Keen to keep her eyes on the prize, Mary held her personal stocks in the basement of the family home and in two sealed warehouses next to the silent distillery. For four years it appears that there were signs of ‘leakage’ of the stocks, not the ‘angels taking their share’ kind, and so inevitably revenue officers got involved.

The court case was as lively as their own lives; first delayed due to Mary’s health and then, incredibly, due to the fact the original stenographer had died and it was impossible to read the notes: the court overturned the convictions.

Never one to be held back, Mary decided on another way of remaining in the liquor business. She hired Joseph Beam, uncle of the famous Jim, to dismantle the distillery and move it lock stock to Juarez in Mexico.

Mary died in 1930, three years prior to the end of Prohibition, and is buried next to John in Lawrenceburg cemetery. Joseph Beam returned to Kentucky to continue a legacy.

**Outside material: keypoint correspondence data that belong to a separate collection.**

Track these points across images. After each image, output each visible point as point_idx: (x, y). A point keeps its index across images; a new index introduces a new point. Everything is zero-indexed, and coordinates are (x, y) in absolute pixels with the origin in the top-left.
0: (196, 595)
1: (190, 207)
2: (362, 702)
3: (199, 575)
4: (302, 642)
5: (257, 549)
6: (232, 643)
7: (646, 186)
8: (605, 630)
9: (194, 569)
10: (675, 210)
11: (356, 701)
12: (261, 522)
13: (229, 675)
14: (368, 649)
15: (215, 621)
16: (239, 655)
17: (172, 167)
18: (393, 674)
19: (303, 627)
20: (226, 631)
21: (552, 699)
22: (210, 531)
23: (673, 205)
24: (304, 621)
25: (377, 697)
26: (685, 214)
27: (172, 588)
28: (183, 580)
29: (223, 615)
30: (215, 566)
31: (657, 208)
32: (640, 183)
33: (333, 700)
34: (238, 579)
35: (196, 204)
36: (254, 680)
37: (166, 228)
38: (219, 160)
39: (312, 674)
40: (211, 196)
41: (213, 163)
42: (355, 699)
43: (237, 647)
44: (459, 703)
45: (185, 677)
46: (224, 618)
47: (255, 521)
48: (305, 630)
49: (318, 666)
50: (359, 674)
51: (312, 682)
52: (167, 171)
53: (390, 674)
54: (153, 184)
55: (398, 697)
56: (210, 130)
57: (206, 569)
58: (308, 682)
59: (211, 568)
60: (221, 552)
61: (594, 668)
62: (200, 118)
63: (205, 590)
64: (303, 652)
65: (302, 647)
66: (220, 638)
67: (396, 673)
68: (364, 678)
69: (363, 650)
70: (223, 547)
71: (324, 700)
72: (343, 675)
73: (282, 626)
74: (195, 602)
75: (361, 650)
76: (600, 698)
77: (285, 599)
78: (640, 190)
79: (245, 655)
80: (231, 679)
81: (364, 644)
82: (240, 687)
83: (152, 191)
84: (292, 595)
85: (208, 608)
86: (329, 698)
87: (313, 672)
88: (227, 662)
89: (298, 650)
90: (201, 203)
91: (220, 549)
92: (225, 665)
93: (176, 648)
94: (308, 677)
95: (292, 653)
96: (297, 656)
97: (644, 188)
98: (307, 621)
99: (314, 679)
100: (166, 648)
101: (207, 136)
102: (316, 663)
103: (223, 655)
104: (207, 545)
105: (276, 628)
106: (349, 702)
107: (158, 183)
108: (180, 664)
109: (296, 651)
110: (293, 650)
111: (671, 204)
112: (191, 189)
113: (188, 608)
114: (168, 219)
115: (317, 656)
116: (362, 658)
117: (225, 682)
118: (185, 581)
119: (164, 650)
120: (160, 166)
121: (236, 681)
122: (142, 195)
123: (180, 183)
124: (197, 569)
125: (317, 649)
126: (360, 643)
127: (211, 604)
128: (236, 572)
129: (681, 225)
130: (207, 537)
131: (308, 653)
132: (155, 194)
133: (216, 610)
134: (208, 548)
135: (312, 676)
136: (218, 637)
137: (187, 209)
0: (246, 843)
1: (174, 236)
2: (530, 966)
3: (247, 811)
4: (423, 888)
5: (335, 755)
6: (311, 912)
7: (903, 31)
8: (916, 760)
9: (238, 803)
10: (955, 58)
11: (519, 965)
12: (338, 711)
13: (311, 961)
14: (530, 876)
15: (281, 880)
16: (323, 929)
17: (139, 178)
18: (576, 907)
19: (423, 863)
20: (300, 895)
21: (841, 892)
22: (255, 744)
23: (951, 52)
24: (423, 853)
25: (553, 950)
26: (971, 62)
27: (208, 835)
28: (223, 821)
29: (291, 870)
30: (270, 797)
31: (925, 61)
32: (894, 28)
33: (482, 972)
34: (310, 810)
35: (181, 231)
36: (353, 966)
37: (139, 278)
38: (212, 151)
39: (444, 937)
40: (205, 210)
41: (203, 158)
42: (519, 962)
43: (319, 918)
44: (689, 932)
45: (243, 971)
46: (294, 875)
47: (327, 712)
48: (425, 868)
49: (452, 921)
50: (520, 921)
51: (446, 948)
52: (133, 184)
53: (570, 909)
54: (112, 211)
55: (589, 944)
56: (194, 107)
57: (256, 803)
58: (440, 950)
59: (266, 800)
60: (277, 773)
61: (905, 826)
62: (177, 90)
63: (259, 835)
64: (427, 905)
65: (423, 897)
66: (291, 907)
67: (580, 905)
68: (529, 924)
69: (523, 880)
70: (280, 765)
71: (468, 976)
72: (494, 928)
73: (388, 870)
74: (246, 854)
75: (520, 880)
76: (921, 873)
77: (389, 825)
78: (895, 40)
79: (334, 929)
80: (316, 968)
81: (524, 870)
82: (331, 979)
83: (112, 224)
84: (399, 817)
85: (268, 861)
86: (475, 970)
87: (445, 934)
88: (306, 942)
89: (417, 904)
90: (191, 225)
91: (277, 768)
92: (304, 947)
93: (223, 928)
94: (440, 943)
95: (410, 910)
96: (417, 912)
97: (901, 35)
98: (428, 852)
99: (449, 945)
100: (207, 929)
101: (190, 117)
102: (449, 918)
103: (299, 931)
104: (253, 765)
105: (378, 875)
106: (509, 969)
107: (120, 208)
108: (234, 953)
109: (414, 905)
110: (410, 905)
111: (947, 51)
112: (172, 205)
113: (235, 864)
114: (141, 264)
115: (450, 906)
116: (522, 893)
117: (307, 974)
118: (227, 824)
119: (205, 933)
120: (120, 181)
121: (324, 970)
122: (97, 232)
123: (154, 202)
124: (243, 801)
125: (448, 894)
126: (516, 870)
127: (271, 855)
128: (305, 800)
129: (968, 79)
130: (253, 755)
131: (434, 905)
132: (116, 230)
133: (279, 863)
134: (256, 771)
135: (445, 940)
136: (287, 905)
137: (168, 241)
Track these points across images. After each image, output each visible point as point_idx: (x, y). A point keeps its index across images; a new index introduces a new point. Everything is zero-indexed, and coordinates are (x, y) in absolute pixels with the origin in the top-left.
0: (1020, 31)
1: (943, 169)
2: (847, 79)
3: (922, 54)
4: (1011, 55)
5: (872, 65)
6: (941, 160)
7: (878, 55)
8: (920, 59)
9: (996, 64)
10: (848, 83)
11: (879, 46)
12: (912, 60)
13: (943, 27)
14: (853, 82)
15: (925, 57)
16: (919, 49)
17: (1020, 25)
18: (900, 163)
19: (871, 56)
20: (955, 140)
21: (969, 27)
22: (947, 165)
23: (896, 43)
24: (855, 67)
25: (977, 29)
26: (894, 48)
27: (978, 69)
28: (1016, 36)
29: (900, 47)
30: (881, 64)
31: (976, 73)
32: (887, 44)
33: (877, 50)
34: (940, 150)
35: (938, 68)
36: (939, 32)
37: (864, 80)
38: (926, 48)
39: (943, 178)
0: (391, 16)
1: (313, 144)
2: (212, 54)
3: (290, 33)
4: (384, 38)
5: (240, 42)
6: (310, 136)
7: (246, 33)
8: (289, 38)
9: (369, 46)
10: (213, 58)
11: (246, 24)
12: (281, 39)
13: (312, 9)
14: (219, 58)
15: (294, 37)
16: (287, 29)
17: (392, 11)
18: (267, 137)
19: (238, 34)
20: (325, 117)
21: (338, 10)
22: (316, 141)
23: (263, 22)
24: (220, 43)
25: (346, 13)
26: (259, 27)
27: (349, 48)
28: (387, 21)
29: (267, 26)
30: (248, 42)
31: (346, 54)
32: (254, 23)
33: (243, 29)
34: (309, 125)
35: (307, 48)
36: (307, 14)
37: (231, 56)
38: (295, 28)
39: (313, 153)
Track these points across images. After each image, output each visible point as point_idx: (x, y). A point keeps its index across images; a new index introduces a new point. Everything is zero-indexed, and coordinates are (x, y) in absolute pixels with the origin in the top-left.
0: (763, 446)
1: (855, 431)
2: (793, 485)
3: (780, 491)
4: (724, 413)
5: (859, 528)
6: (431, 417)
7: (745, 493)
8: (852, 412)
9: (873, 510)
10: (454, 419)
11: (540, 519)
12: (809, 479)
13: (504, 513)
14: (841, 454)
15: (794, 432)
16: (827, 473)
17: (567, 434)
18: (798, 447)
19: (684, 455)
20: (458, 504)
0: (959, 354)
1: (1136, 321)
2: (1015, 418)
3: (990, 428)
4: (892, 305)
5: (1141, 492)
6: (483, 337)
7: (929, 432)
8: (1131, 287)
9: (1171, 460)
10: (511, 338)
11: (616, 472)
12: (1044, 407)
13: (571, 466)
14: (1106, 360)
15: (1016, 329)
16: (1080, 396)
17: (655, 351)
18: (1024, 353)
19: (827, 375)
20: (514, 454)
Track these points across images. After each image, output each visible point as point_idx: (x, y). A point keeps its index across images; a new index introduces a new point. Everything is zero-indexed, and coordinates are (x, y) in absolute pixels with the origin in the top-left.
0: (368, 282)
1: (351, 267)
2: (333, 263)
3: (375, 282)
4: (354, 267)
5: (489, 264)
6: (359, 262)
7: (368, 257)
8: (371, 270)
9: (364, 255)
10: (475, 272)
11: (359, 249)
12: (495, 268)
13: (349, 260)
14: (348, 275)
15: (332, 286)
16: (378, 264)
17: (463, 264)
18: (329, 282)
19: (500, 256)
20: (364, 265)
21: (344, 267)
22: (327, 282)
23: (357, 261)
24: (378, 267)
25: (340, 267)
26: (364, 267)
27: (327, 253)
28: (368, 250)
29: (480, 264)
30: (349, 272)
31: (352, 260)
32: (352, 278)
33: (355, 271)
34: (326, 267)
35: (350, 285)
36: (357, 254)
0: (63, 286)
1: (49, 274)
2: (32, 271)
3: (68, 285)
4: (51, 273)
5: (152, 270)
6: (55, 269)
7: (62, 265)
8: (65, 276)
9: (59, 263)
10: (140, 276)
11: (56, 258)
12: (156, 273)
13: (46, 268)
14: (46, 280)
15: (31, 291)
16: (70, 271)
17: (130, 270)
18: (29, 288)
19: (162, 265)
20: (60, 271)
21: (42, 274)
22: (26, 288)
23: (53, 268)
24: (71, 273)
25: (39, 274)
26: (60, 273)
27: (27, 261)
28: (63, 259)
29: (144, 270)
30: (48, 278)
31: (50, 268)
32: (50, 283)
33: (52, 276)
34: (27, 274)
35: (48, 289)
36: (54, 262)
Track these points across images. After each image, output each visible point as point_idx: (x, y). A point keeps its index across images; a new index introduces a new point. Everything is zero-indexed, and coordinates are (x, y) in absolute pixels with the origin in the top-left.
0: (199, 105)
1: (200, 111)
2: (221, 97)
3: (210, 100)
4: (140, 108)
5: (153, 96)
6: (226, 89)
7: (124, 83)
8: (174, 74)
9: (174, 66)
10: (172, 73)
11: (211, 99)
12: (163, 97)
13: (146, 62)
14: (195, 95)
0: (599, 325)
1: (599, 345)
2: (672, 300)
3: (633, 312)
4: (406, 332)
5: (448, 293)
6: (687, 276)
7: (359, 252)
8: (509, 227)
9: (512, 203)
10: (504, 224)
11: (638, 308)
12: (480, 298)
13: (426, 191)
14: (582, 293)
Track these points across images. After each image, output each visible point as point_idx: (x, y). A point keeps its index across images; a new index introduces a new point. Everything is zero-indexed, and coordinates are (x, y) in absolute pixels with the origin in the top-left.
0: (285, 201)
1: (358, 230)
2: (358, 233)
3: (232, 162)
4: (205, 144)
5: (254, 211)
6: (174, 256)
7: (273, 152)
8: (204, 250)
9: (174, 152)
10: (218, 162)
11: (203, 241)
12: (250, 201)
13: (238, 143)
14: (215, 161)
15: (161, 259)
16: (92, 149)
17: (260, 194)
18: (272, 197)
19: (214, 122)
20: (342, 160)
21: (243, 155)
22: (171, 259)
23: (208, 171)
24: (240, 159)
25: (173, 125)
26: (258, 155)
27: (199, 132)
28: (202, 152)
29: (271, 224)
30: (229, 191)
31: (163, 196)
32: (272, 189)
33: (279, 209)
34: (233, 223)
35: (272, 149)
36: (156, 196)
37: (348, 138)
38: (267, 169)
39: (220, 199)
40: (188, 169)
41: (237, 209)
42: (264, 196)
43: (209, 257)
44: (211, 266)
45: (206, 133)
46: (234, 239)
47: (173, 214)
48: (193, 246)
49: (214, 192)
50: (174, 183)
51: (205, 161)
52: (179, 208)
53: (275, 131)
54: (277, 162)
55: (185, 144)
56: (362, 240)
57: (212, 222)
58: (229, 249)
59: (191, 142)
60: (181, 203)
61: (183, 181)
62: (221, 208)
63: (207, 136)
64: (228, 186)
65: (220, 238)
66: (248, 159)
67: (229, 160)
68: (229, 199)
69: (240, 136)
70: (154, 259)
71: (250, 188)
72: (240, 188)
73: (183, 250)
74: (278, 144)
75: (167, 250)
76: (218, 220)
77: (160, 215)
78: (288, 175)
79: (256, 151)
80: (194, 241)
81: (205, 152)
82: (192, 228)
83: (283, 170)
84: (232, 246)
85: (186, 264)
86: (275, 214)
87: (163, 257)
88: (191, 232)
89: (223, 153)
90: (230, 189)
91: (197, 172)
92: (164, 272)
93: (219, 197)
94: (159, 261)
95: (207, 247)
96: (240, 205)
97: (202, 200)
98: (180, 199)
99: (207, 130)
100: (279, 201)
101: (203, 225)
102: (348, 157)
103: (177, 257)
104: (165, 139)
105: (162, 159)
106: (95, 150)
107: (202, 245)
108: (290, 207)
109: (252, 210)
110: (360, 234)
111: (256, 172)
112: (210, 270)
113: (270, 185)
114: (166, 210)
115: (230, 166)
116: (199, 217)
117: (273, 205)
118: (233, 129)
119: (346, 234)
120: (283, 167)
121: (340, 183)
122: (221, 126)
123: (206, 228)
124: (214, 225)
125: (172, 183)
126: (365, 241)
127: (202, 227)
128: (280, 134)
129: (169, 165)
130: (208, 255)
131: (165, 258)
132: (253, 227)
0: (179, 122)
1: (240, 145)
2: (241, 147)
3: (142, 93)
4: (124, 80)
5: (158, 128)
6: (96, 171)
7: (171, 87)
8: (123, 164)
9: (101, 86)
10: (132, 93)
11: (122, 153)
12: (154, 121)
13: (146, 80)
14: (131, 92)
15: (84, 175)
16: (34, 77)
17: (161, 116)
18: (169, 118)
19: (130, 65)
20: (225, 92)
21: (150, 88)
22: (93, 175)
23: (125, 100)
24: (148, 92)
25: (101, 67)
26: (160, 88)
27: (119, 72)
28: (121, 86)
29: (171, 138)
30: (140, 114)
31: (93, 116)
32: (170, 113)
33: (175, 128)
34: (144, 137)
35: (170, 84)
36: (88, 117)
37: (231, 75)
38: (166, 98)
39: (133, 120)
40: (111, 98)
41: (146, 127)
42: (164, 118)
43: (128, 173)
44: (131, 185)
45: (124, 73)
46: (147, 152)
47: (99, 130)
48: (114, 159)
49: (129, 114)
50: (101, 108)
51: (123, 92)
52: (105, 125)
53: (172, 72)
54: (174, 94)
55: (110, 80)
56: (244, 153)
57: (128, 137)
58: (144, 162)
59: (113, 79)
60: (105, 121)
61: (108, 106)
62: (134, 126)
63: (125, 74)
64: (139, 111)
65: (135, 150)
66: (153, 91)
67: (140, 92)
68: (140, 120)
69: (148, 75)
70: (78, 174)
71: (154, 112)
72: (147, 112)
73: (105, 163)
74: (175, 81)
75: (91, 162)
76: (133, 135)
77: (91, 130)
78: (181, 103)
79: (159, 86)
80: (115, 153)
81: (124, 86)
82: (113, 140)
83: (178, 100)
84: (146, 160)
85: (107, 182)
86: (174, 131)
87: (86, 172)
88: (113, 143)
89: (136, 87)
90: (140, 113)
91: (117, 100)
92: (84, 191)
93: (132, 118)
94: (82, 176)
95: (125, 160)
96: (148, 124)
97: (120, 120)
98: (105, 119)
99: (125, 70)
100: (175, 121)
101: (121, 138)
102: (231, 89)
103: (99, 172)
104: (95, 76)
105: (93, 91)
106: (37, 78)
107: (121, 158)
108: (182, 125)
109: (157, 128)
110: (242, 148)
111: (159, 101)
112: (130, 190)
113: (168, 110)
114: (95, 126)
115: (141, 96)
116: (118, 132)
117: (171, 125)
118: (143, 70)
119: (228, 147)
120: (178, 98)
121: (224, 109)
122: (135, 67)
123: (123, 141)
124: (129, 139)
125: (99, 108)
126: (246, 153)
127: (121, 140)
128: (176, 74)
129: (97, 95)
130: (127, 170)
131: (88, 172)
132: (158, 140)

Three unique tales all entwined, highlighting the success of a few Irish folks who found their feet, but it would be remiss of me not to end on a serious note. The reason so many Irish Catholics were in Kentucky was because it was a more tolerant place to live, many of them escaping the attitudes of the east coast. For a time it was a safe haven but on election day August 6 1855 the Louisville “No Nothing Party”, egged on by a hostile press, organised a mob to restrict Irish and German catholic voters (mostly Democrat). Not satisfied with stopping them from voting they went to Catholic neighbourhoods shooting at and setting fire to homes. Sources say that up to 120 people were killed on what became known as “Bloody Monday”. Up to 10,000 Irish and Germans left Louisville for nearby states in the weeks following. Deeply sobering.